Claude BLOCH était d'abord, et avant tout, un physicien de très grande classe. L'aisance avec laquelle il dominait l'ensemble de la physique théorique lui a permis de faire progresser celle-ci de façon décisive dans de nombreux domaines fondamentaux. En physique nucléaire, il faisait partie de ce petit groupe international de chercheurs qui a réussi à expliquer les propriétés des noyaux à partir de leurs constituants élémentaires. Sa théorie unifiée des réactions nucléaires et ses apports à la théorie statistique des densités de niveaux sont des classiques du sujet. En mécanique statistique, discipline à laquelle il a consacré de nombreux travaux, sa principale contribution est la découverte d'une nouvelle approche théorique, dont l'utilisation devait complètement renouveler notre compréhension des solides et des liquides. Au moment de sa disparition, il était engagé dans un vaste programme d'étude des phénomènes vibratoires dont les applications vont de l'explication d'effets récemment découverts en fission nucléaire à l'acoustique des salles et des instruments.

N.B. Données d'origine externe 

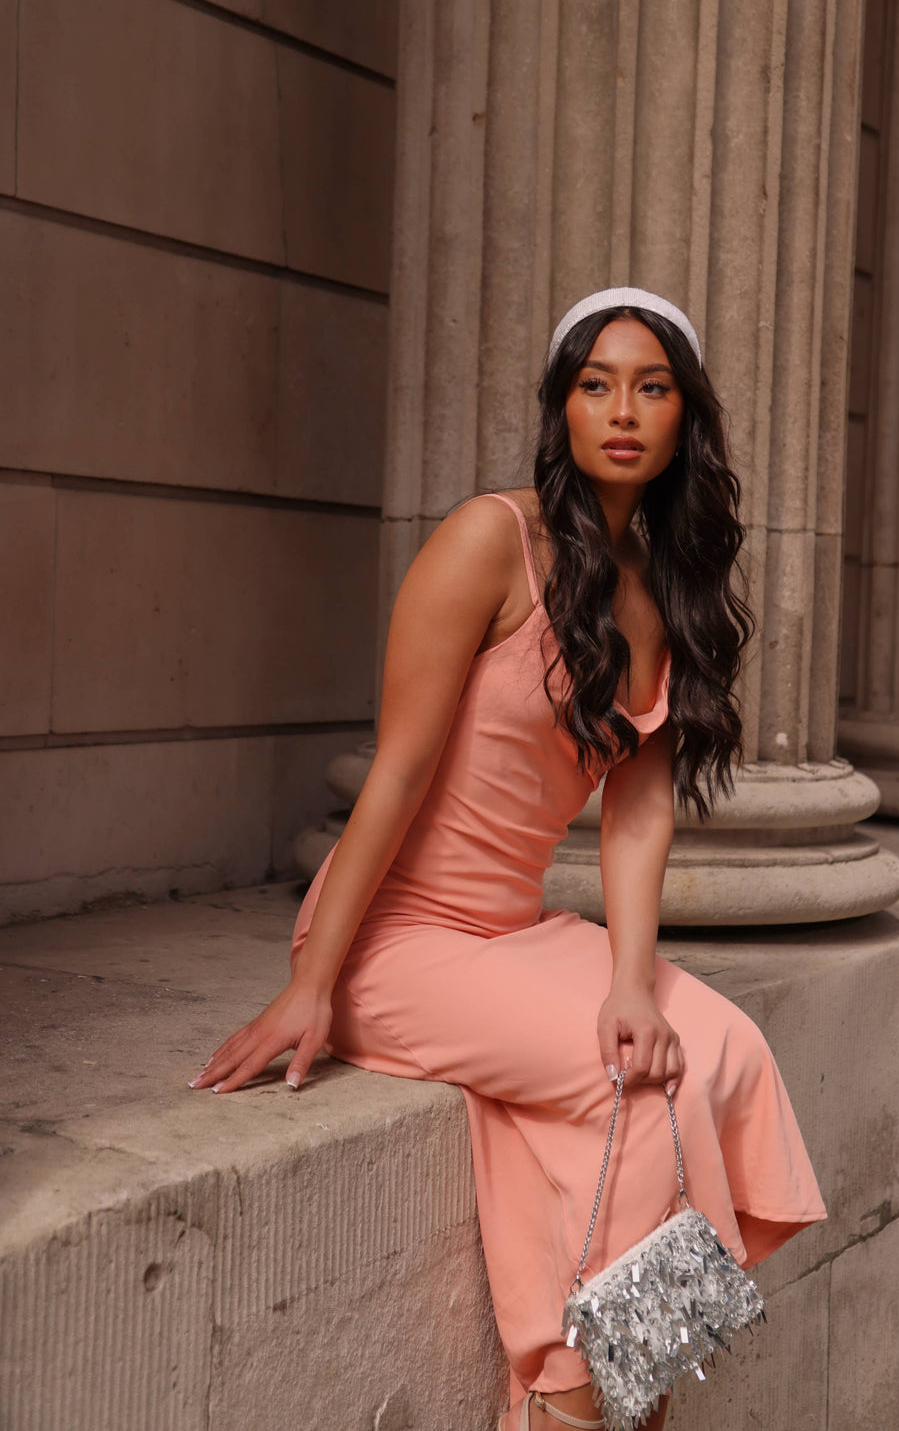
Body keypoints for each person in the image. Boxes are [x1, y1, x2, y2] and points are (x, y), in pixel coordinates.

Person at [189, 287, 828, 1431]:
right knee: (634, 1089)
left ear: (687, 415)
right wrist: (313, 980)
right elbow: (393, 772)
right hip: (396, 932)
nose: (621, 410)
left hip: (512, 934)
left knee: (723, 1048)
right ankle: (580, 1399)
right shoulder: (491, 539)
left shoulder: (666, 594)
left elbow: (636, 813)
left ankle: (602, 1386)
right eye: (594, 384)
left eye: (651, 385)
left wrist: (634, 979)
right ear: (561, 408)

Les caractéristiques essentielles de son oeuvre sont la généralité, la clarté, la rigueur et, malgré son caractère d'avant-garde, les mots de perfection classique viennent naturellement à l'esprit pour la décrire. Aucune des disciplines fondamentales auxquelles il s'est intéressé ne sera plus tout à fait la même après lui.

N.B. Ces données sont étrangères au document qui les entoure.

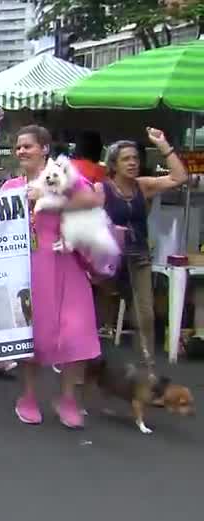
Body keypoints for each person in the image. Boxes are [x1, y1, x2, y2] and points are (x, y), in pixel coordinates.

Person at [3, 125, 103, 429]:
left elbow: (93, 201)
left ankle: (68, 398)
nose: (21, 151)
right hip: (29, 268)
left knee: (78, 333)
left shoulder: (64, 177)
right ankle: (29, 396)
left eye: (28, 146)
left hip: (67, 261)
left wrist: (48, 193)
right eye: (18, 147)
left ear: (45, 148)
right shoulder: (9, 186)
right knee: (33, 334)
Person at [103, 130, 189, 366]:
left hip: (138, 257)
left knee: (145, 315)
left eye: (135, 159)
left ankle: (147, 371)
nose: (132, 163)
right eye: (125, 159)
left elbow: (179, 178)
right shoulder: (102, 190)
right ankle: (88, 369)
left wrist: (163, 145)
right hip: (108, 261)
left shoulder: (143, 186)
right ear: (114, 164)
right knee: (94, 314)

Si l'oeuvre publiée de Claude BLOCH fait partie intégrante de la physique de notre temps, elle est loin d'épuiser sa contribution à la Science. Maître remarquable, il a formé et dirigé des élèves dont quelques-uns sont à leur tour devenus des maîtres. Il a su leur inculquer son sens de la rigueur, son mépris pour le fumeux et l'à-peu-près, leur montrer les dangers et les faiblesses d'une spécialisation excessive. Cet homme qui créait et maniait avec une élégance et une efficacité incomparables les formalismes mathématiques les plus raffinés, a su donner à ses élèves et à ses collaborateurs le goût du concret, de la recherche du contact constant avec la réalité physique et d'un langage commun avec les expérimentateurs. Le résultat a été la création au centre de Saclay d'un groupe de théoriciens qui, par l'étendue de ses domaines de recherche, la qualité de ses travaux et l'efficacité du support qu'il apporte à l'expérience, n'est le second d'aucun autre dans le monde.

Il y a moins d'un an, Claude BLOCH avait pris les fonctions de directeur de la Physique au C.E.A. Il disparaît avant d'avoir pu y donner sa pleine mesure, mais il était parvenu dès sa prise de fonction à donner à ce grand ensemble une vigoureuse impulsion grâce à l'autorité naturelle que lui conféraient auprès de tous sa grande culture scientifique, sa sûreté de jugement et son sens aigu des responsabilités.